[Text segment — start]
A further setback comes from the ongoing restrictions, which act as an obstacle to audiences who wish to return to the cinema but react negatively to a combination of factors such as the green pass, obligatory masks and social distancing. It appears evident that under these conditions it is difficult to contrast the various offers coming from the increasingly aggressive digital platforms.
And yet movie theatres are amongst the venues that offer the best guarantees in terms of health safety and from many sides an urgent re-dimensioning of these restrictions is being demanded, to increase capacity and relax the wearing of masks during the screening of films.
In the hope that the movie theatre will once again become the natural habitat of films, I wish you happy reading,

Paolo Protti
President of MEDIA Salles


ADDED CONTENT, ADDED VALUE - THE TALK

Once again this year MEDIA Salles has organized new events regarding added content in the series The Talks.

There follows en excerpt of the Talk held online during the 78th Venice International Film in the context of the training course “Art Cinema = Action + Management” organized by the Cicae.























 

GREEN CINEMAS

Since some years, MEDIA Salles has been investigating best pratictes in cinema exhibition aimed at reducing the environmental impact. We think this is - more than ever - a key topic and we are glad inagurate in our newsletter a column dedicated to sustainability in the cinema sector: we hope it could be of inspiration for our readers, and invite you to contact us in case you want to share news and ideas on the subject.

Economic, ecological and energy-efficient: the Central Filmtheater in Ludwigsburg
by Birgit Heidsiek

The efficient use of energy and renewables offers opportunities for cinemas to cut costs. The energy consumption of cinemas has been tremendously increased due to the digitization of projection systems. Moreover, energy costs are expected to rise when carbon taxes come into effect. In order to make cinemas resilient and sustainably future-proof, investments that enable the efficient use of resources are economically and ecologically beneficial, because they reduce energy costs and carbon emissions.

According to the EU, buildings in the European Union are responsible for approximately 40 percent of energy consumption and 36 percent of carbon emissions. Cinemas often have large screening spaces that must either be heated or cooled. Besides thermal energy usage for heating and cooling, electric energy for ventilation systems is the second largest energy consumption category. To reduce the energy consumption of ventilation systems, HVAC systems with recuperators, which have become a mandatory requirement in the EU Ecodesign Directive, are now the state-of-the-art technology for a growing number of cinemas.

Apart from these huge investments, small measures can also make a big difference. Technological solutions, such as time switches, presence detectors, and light sensors can ensure that lights are switched on either automatically or on an as-needed basis. At the Central Filmtheater in Ludwigsburg in Southwest Germany, the display windows and neon signs are turned on and off by light sensors. This way, the display windows in the rear of the darkened courtyard are illuminated before those in the more brightly lit foreground area. ”The light sensors are adjusted with different sensitivities, so that different areas can be controlled according to the ambient brightness”, explains Claus Wollenschläger, owner and CEO of the 108-year-old, family-run Central Filmtheater, of which he is the fourth-generation proprietor. Furthermore, the light sensors he uses are timed so that the display windows are not illuminated all night long.
[Text segment — finish]
Brief: Carry on the newsletter text about cinemas and energy savings, picking up right after its last sentence. The material that comes next plays no part in this work.
[Excerpted records — start]
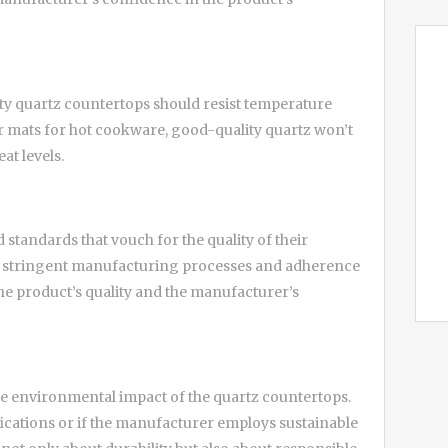
lity quartz countertops should resist temperature
ts or mats for hot cookware, good-quality quartz won’t
at levels.
standards that vouch for the quality of their
ply stringent manufacturing processes and adherence
the product’s quality and the manufacturer’s
 the environmental impact of the quartz countertops.
fications or if the manufacturer employs sustainable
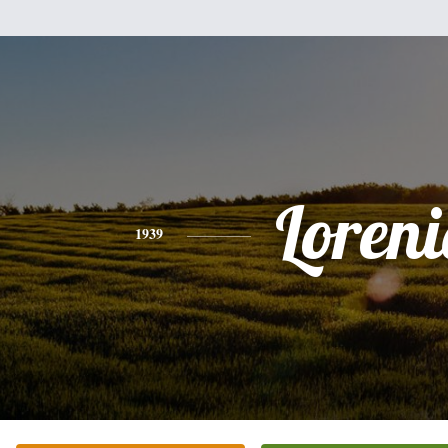
Loren
1939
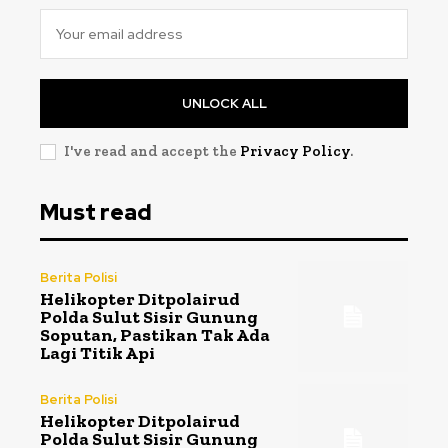
UNLOCK ALL
I've read and accept the
Privacy Policy
.
Must read
Berita Polisi
Helikopter Ditpolairud
Polda Sulut Sisir Gunung
Soputan, Pastikan Tak Ada
Lagi Titik Api
Berita Polisi
Helikopter Ditpolairud
Polda Sulut Sisir Gunung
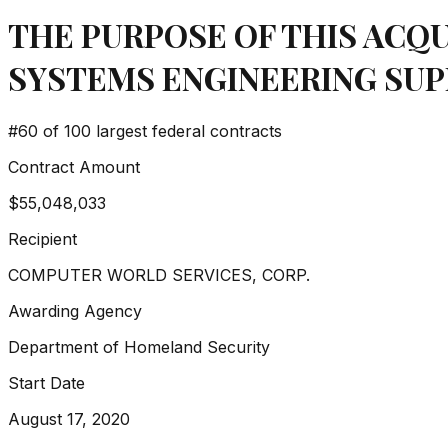
THE PURPOSE OF THIS ACQU
SYSTEMS ENGINEERING SUP
#
60
of 100 largest federal contracts
Contract Amount
$55,048,033
Recipient
COMPUTER WORLD SERVICES, CORP.
Awarding Agency
Department of Homeland Security
Start Date
August 17, 2020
[Excerpted records — finish]
Response:
The neon signs are also attached to a system that controls eight areas in the cinema lobby and the courtyard. The exhibitor installed time switches and light sensors when the lobby of the cinema was completely renovated in 1994. ”When we redesigned the lobby, we also had an eye on the energy consumption of the lighting and the monitors”, says the exhibitor. The presence detector switches on the light only if the sensor detects a customer moving in the lobby. This way, the lobby lighting is often turned off during a two-hour screening, which saves energy. Even with these small measures, substantial energy-saving results can be achieved over the course of a year.

The office also offers various cost-saving possibilities. Computer screens, laser printers, wireless boilers, and coffee machines consume electrical energy whenever they draw power from the grid. Besides time switches and sensors, simple power strips with a central switcher can put an end to wasteful energy consumption. Unconsumed energy is the most cost-saving solution. It is also crucial to consider the sources of energy efficiency, because energy is climate-neutral only if it is 100-percent generated by renewables.

The Central Filmtheater in Ludwigsburg draws electrical energy from a photovoltaic system that was installed on its roof in 2018. ”This business model generates revenue. It reduced our monthly energy bill by 1,000 euros“, says the exhibitor, who has to pay 500 euros monthly for the lease as well as the fees for the photovoltaic system. “Renewable energy that isn’t consumed by the cinema is fed back into the grid, so it becomes an additional source of income. In 2020, the photovoltaic system generated in total 59,92 MWh. Cinemagoers can even review its performance at the entrance, where a real-time display shows how much solar power has been generated“.

WE'RE HAPPY TO SHARE ...
 

The Green Deal for European Cinemas

28. September 2021, 3 to 4.30 pm, online via Zoom
A conference by the network of Creative Europe Desks MEDIA and Birgit Heidsiek, FFA Green Cinema Officer

Climate protection in cinemas does not only take place on the screen!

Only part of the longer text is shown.